# gewerbe? nebengewerbe? hilfe? verzweifle! :)



## bobmob (12. September 2007)

Hallo erstmal, 
ich würde mich über einige klarstellende antworten für folgende fragen freuen und bedanke mich im voraus. 
Zunächst zu mir ich bin hauptberufl. in einer firma in vollzeit und möchte nebenberufl. selbständig werden. 

Es geht darum, dass ich 
zum 1. einen handel über ebay betreiben möchte oder über eine eigene webseite. 
2. diverse neu waren wie auch gebraucht waren auf flohmärkten oder anderen verkaufen möchte. 
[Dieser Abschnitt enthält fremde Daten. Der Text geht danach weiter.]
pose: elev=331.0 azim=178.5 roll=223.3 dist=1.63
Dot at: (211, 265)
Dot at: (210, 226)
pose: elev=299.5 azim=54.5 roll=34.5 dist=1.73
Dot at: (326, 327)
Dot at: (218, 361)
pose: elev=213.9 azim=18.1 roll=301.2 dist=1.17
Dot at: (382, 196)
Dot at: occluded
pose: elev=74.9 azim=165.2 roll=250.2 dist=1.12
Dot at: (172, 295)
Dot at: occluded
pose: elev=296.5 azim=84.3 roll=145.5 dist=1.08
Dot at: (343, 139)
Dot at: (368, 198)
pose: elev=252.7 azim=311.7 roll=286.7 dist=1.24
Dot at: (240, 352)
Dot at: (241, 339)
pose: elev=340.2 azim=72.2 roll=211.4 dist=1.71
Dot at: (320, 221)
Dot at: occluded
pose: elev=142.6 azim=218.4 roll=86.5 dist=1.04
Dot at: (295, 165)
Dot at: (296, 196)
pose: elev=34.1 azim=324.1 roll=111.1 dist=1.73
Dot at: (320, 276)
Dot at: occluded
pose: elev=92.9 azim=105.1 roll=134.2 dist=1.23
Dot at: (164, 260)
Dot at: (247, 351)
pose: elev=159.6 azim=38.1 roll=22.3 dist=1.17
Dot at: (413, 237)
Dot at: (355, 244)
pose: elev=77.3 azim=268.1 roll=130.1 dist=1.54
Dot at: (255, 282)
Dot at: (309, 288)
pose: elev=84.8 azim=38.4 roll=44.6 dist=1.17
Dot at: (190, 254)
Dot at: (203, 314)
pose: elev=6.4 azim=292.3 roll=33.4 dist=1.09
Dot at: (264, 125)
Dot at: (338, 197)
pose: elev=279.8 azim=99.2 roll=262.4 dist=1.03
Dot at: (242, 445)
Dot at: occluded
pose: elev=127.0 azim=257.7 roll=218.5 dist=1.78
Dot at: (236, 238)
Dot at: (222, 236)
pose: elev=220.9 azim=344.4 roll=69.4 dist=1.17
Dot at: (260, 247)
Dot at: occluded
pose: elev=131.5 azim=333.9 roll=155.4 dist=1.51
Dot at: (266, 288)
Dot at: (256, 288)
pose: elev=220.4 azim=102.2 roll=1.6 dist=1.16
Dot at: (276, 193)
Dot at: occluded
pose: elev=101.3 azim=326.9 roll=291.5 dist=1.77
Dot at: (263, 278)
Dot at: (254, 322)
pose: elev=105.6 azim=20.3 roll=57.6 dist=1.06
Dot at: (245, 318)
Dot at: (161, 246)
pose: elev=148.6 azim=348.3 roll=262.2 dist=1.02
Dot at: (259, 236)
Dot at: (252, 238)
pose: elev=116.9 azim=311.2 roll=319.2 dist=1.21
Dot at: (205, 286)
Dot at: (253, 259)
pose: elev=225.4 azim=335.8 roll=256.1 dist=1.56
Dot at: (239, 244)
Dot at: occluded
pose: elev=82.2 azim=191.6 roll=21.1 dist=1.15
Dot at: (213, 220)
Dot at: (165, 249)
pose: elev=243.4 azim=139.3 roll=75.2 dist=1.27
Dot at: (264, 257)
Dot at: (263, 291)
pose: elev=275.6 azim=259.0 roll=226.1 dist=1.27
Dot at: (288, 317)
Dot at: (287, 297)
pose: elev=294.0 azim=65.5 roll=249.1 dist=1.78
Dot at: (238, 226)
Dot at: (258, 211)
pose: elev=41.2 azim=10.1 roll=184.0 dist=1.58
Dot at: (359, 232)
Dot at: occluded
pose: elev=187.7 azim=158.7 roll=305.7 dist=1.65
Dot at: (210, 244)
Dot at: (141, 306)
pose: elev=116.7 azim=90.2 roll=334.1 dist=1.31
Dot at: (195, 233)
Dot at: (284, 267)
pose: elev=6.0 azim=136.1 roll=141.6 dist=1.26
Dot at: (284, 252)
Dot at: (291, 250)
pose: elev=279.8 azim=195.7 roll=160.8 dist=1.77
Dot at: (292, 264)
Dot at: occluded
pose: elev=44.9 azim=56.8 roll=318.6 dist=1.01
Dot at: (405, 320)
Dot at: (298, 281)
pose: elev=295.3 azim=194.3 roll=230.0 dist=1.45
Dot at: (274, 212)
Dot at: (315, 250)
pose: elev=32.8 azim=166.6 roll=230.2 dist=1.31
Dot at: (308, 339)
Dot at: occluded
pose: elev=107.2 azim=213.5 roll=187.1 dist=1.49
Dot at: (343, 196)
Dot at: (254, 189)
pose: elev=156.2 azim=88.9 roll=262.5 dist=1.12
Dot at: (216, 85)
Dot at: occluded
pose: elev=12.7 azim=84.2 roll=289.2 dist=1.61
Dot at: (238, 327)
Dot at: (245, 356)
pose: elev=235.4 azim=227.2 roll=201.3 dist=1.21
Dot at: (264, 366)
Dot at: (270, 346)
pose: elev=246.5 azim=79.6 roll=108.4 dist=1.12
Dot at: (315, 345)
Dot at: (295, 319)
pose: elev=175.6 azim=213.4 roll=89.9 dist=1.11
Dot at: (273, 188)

was muss ich denn beachten bzw. was muss ich alles beantragen. 
was wäre für mich sinnvoll bzw. welche art von gründung und die vorgehensweise vor der gründung und evtl nach der gründung. 
mein ziel ist es logischerweise den größtmöglcien profit zu machen. 
ich möchte mich aber nicht auf ein oder wenige artikel beschränken und möchte gleich einen gewerbe bzw. reisegew. für all möglichen artikel. 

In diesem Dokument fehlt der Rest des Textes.